Hz. Aişe, gerek baba evinde ve gerekse Hz.Peygamber’le evlendikten sonra ilim için elverişli ortamlarda bulunmuş, zekası, merakı ve kabiliyeti ile bu ortamdan gerektiği gibi yararlanmıştır.Gerek Kur’ân’ı anlama, gerekse hadisleri kavrama ve değerlendirme konusunda ashabın diğer âlimlerine göre farklı bir noktada olduğunu yaptığı yerinde müdahalelerle ispat etmiştir. Onun birçok hadisle ilgili olarak sahabeye yaptığı itiraz ve düzeltme bunun en önemli delilidir. Kur’an ve sünnete olan vukufiyeti yanında ince anlayış sahibi olması fıkhî konularda öne çıkmasını ve fetvalarda müracat edilen kişi olmasını sağlamıştır. Verdiği fetvalar ve çözüme kavuşturduğu fıkhî hükümler tabiûn fakîhleri ve mezhep imamları tarafından yol gösterici olmuş ve genel olarak benimsenmiştir. Fetvalarının tamamı birkaç cilt kitap oluşturacak kadar çoktur.
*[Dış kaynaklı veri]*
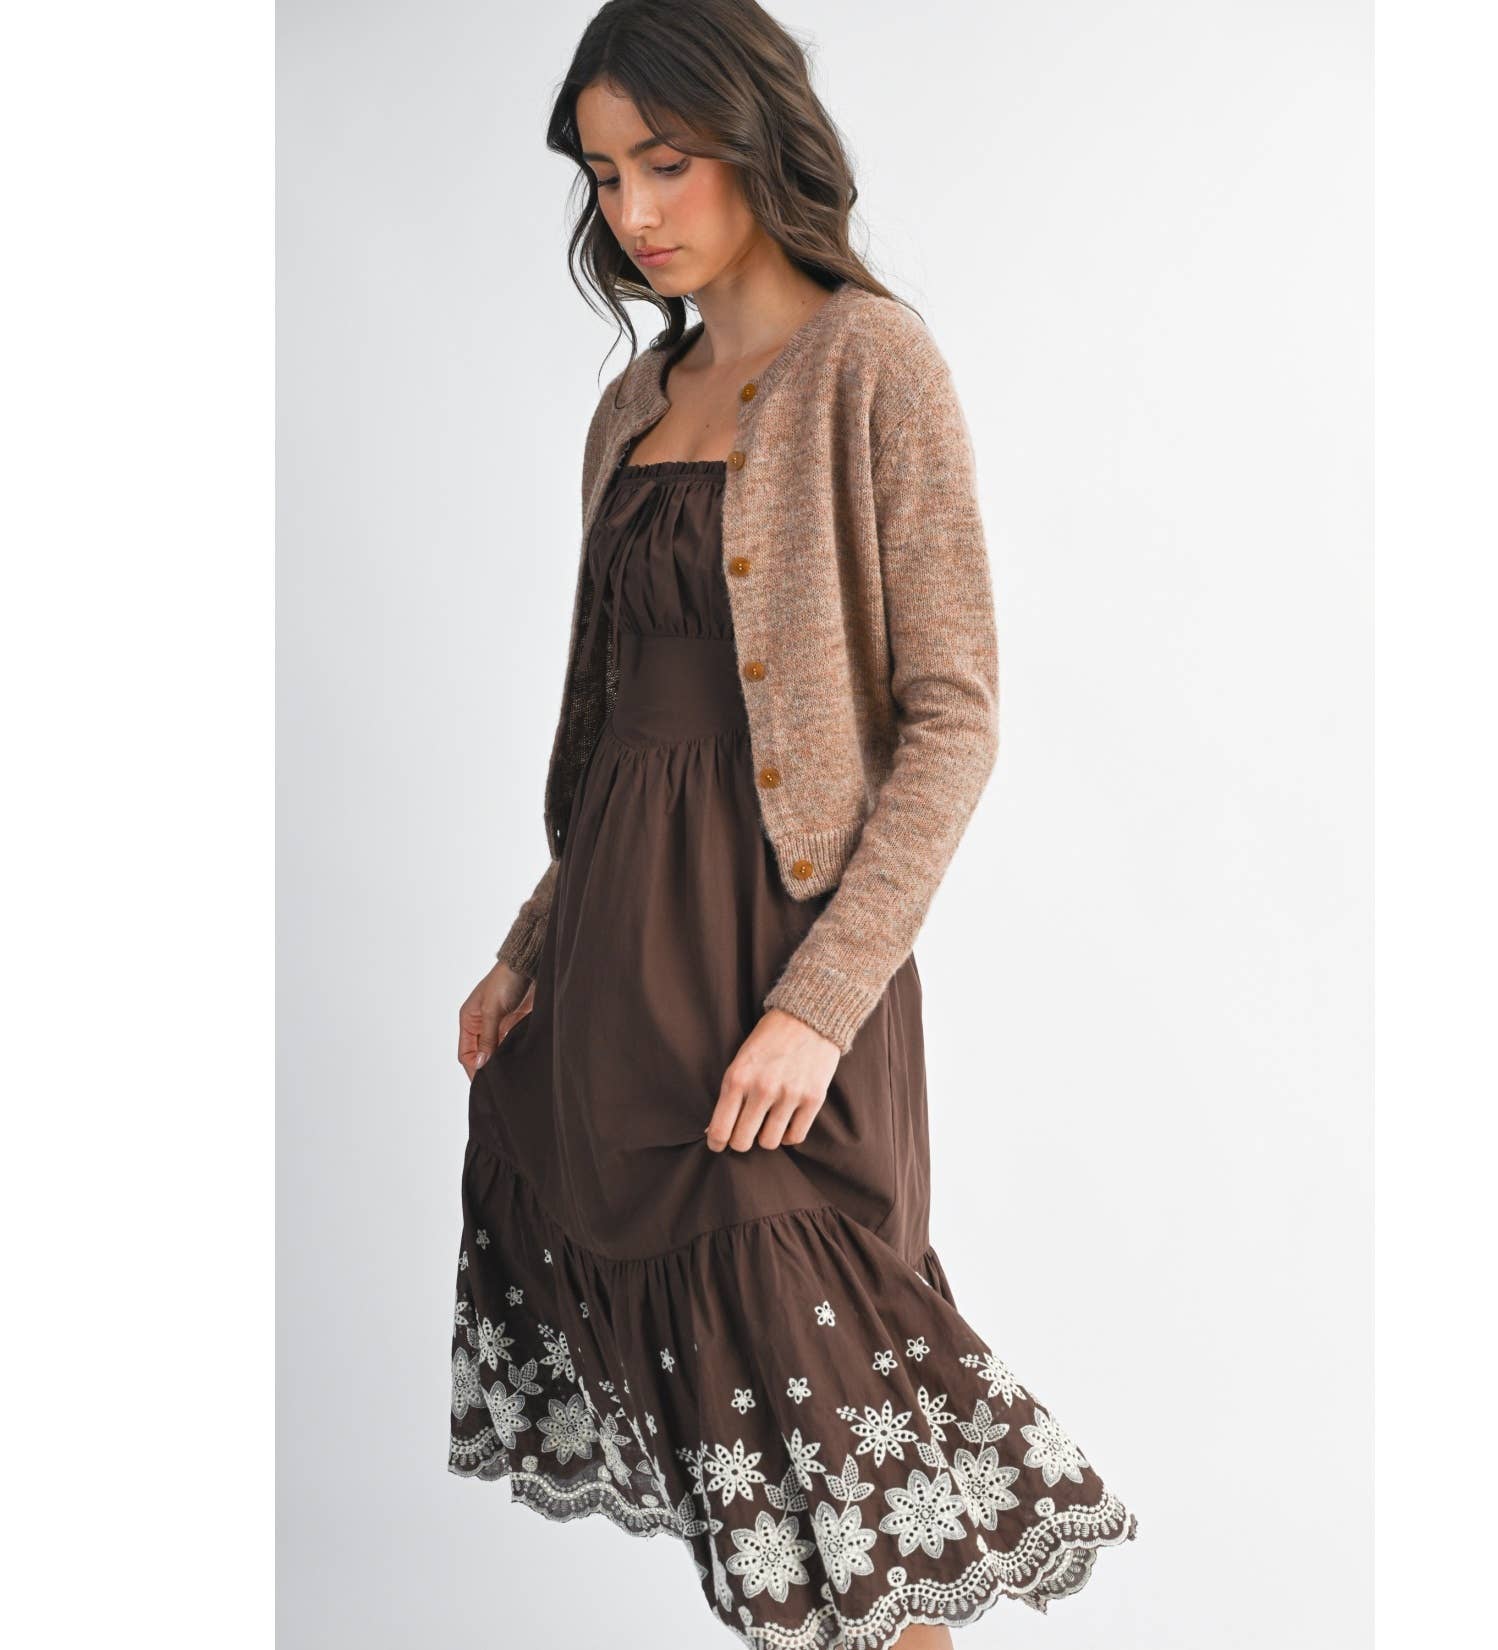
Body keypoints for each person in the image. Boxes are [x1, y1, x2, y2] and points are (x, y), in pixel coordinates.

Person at [449, 5, 1138, 1645]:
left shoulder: (870, 363)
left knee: (862, 1505)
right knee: (755, 1513)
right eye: (603, 174)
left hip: (777, 972)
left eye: (665, 161)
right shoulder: (634, 404)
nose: (633, 210)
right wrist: (527, 948)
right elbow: (616, 732)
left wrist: (817, 1005)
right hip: (617, 969)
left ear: (756, 139)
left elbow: (952, 718)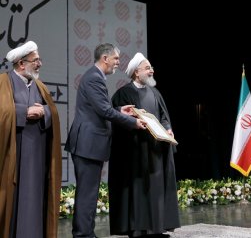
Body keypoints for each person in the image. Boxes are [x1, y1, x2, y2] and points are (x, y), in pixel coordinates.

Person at [65, 43, 146, 238]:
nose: (118, 63)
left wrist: (121, 110)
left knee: (89, 193)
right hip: (87, 144)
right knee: (87, 194)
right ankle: (83, 235)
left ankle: (86, 233)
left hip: (90, 144)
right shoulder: (94, 78)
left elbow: (101, 108)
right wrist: (133, 122)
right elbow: (104, 111)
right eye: (116, 59)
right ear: (105, 58)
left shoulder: (95, 77)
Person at [109, 52, 180, 238]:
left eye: (151, 68)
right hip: (135, 152)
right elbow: (117, 120)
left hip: (156, 151)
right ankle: (138, 229)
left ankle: (156, 228)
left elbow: (164, 117)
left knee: (156, 190)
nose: (151, 71)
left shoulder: (155, 93)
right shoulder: (123, 94)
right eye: (147, 68)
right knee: (138, 190)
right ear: (136, 73)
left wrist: (168, 129)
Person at [0, 41, 62, 238]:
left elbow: (52, 112)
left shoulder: (40, 86)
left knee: (35, 199)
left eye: (39, 60)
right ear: (21, 63)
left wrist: (43, 111)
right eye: (35, 61)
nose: (39, 64)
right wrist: (23, 112)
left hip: (37, 157)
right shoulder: (3, 82)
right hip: (12, 156)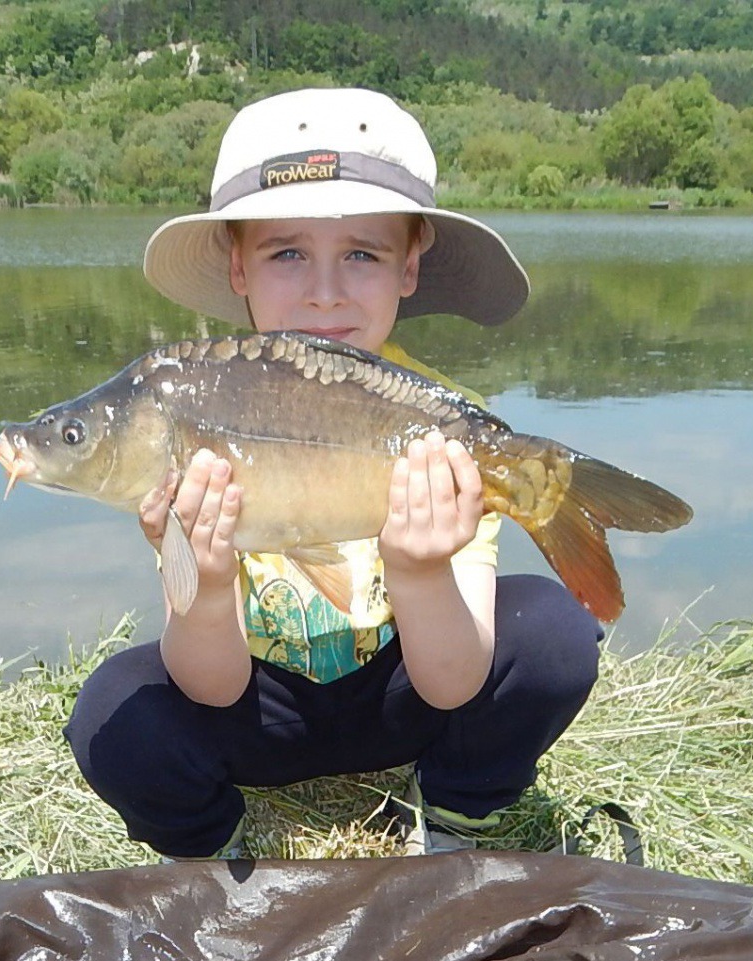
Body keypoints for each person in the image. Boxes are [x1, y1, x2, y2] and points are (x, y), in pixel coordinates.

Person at [63, 87, 603, 860]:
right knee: (113, 715)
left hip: (410, 687)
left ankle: (455, 806)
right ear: (238, 266)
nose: (324, 290)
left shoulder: (449, 426)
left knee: (552, 635)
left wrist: (417, 570)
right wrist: (206, 585)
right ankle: (215, 848)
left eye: (361, 253)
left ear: (409, 265)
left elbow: (454, 681)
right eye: (287, 252)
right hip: (259, 707)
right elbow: (210, 684)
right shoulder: (188, 410)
Fıkhî görüşleri bir bütünlük içinde değerlendirildiği zaman, onun Kur’ân’ı, sünneti, Hz. Peygamber’i, toplumu, kadını ve dolayısıyla dinî gayet iyi anladığı, nasların mana ve maksadına âşina olduğu görülür. Sorulan sorulara verdiği cevaplarda farklı ayetleri dikkate alıp yorumlaması ve ayetlere parçacı bir anlayışla yaklaşmaması, konuyla ilgili hadislerin söyleniş sebeplerine işaret etmesi, hadislerde arz yöntemini kullanması, kadın şahsiyetini inciten rivayetlere itiraz etmesi, fetvalarında toplumun örf ve âdetine ve tecrübeye atıfta bulunması bu âşinalığın sonucu olmalıdır.